But Whitehall whispers suggest the industry is not out of the woods. Treasury sources confirm the Chancellor is under pressure to extend the film tax relief scheme beyond 2025. Lobby insiders say Culture Secretary Lucy Frazer is fighting for a five-year extension. Brown’s star power could tilt the balance.
“It’s not just about the big studios,” Brown told the gathered press. “It’s the crew, the post-production houses, the local businesses. That’s what makes the UK special.” Her remarks were carefully scripted but landed well. Producers in the room nodded.
The box office surge is uneven. Independent cinemas are struggling. The cost of living crisis is hitting ticket sales for smaller releases.

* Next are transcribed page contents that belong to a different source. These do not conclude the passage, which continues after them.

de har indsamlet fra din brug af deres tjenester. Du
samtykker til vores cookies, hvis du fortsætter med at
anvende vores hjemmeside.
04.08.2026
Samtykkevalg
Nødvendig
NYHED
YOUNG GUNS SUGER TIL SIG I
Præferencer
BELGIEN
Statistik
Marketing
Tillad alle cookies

But major franchise films – Barbie, Oppenheimer, the latest Bond – are printing money. Brown’s Enola Holmes films sit in the sweet spot: mid-budget, female-led, streaming and cinema hybrid.
Behind the scenes, the fight for talent is intensifying. Netflix and Amazon are poaching British crew for US shoots. The industry body ScreenSkills warns of a 20,000 shortfall by 2025. Brown’s praise may help recruiting. A generation of young actors and technicians now sees British film as a viable career.
Polling by YouGov last month showed 68% of Britons think the film industry is a net positive for the economy. That number climbs to 82% among under-35s. Brown’s demographic. Her endorsement matters in Westminster.
One backbench Conservative MP, who sits on the Digital, Culture, Media and Sport Committee, said: “When a global star like Millie Bobby Brown talks up the UK, it cuts through. The Chancellor should listen.” The MP spoke on condition of anonymity. Classic Whitehall.
But not everyone is buying the hype. Shadow Culture Secretary Thangam Debbonaire warned against “complacency”. She tweeted: “One star’s praise doesn’t fix the funding crisis in regional theatres and independent cinemas.” A Labour source told me the party will commit to a “creative industries strategy” in its next manifesto.
Brown, for her part, is careful not to wade into politics. She knows her brand. Her comments were deliberately non-controversial. No one can argue with “world-class”. It costs nothing and buys goodwill.
Yet the timing is sharp. The government is finalising its Creative Industries Sector Vision next week. Brown’s intervention will be cited in ministerial briefings. A DCMS official confirmed the quote is being “included in the narrative”.
For the British film industry, the record box office is a prize. But sustaining it requires more than celebrity endorsements. It needs infrastructure investment and tax certainty. Brown has done her bit. Now the Treasury must deliver.
The dust settles on another London premiere. The stars move on to their next project. But the question remains: can the UK turn this golden moment into a permanent fixture? The answer will be written in the next budget, not on the red carpet.